Within these factors, there may be sub-factors, which are described as factor criteria in our terminology. As discussed above, a situation is for example constituted by the time of the interaction, its environment, the participants’ roles, etc.—in this sense, the factor criteria are what ‘make’ something a situation. The factors and factor criteria themselves are abstract—factors and factor criteria may not be sensually perceptible. By contrast, so-called ‘observables’ can be perceived and observed with senses or sensors: a person’s concrete clothing, smell, hairstyle, etc. are sensually perceptible characteristics from which people and potentially also technical systems can infer parameters of factor criteria and factors.

Observables require interpretation. For instance, what does a display reading ‘19 °C’ actually mean in a specific situation? On a thermostat display, most people would consider this a comfortable room temperature, but on a kettle, it would indicate that the water is still far from boiling (and you need to wait a little longer for your tea, for example). The same applies to observables that function as symbols of meaning in the context of social appropriateness.

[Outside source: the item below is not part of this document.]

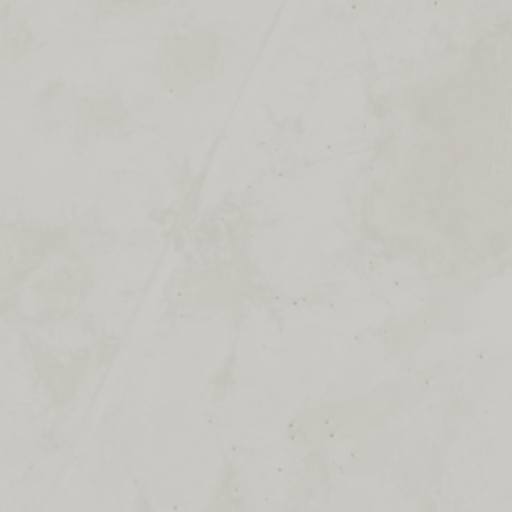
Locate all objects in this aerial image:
building: (138, 120)
building: (291, 250)
building: (378, 452)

When observables are interpreted by an observer and provide meaningful clues about particular facts or contexts to this observer, we call them ‘indicators’.

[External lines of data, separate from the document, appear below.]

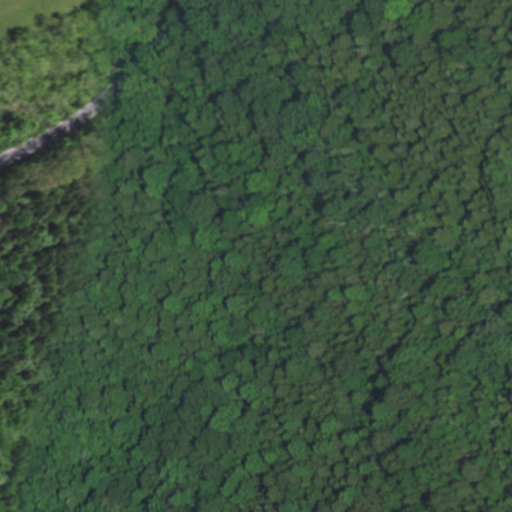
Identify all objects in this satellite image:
road: (107, 94)
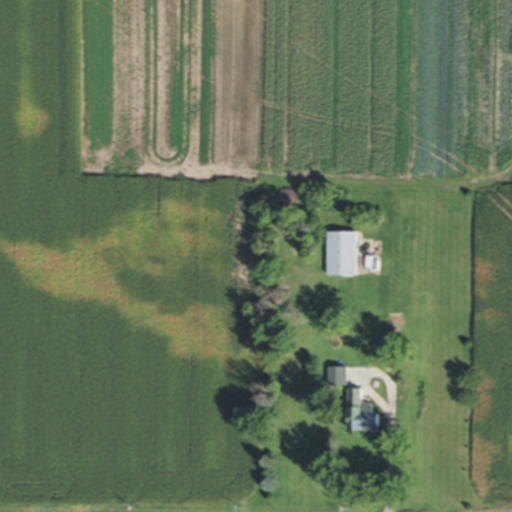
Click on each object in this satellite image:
crop: (209, 211)
building: (349, 255)
building: (370, 423)
road: (388, 460)
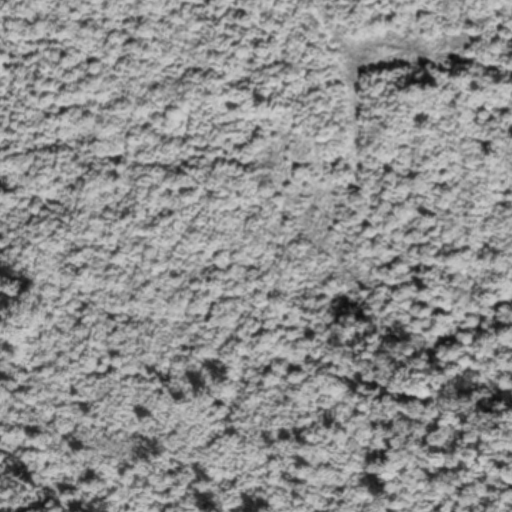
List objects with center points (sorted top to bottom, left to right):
park: (256, 264)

The five factors of social appropriateness as presented above, together with the many factor criteria and observables/indicators associated with them, determine what is considered socially appropriate in the presence of complex conditions and interdependencies. They also influence the construction and performance of socially appropriate behaviour, as well as judgements of appropriateness in interpersonal interactions. Regarding human–machine interactions and the design of technical systems, some of the conditions that apply to the construction and evaluation of socially appropriate types of action, conduct, behaviour, or task are the same, while some others are very different. The FASA model allows the aspects of a human–machine interaction to be inspected to determine which factors are being considered with what realisations, which factors could or should be considered, and which factors cannot or should not be considered.

These interdependencies between the factors of social appropriateness, their criteria, and any observables and indicators can also be structured into other heuristic approaches to the phenomenon of social appropriateness: for instance, social appropriateness tree structures are presented in Chap. 5. These tree structures classify the factors, their criteria, and some associated observables/indicators, offering another way to approach social appropriateness besides the FASA model and the explanations of individual factors of the model in Chap. 4. Finally, the complex interdependencies mean that the explanations about theoretical approaches to specific factors in this book are closely linked. We refer to other potentially applicable factors and factor criteria when describing the respective theories.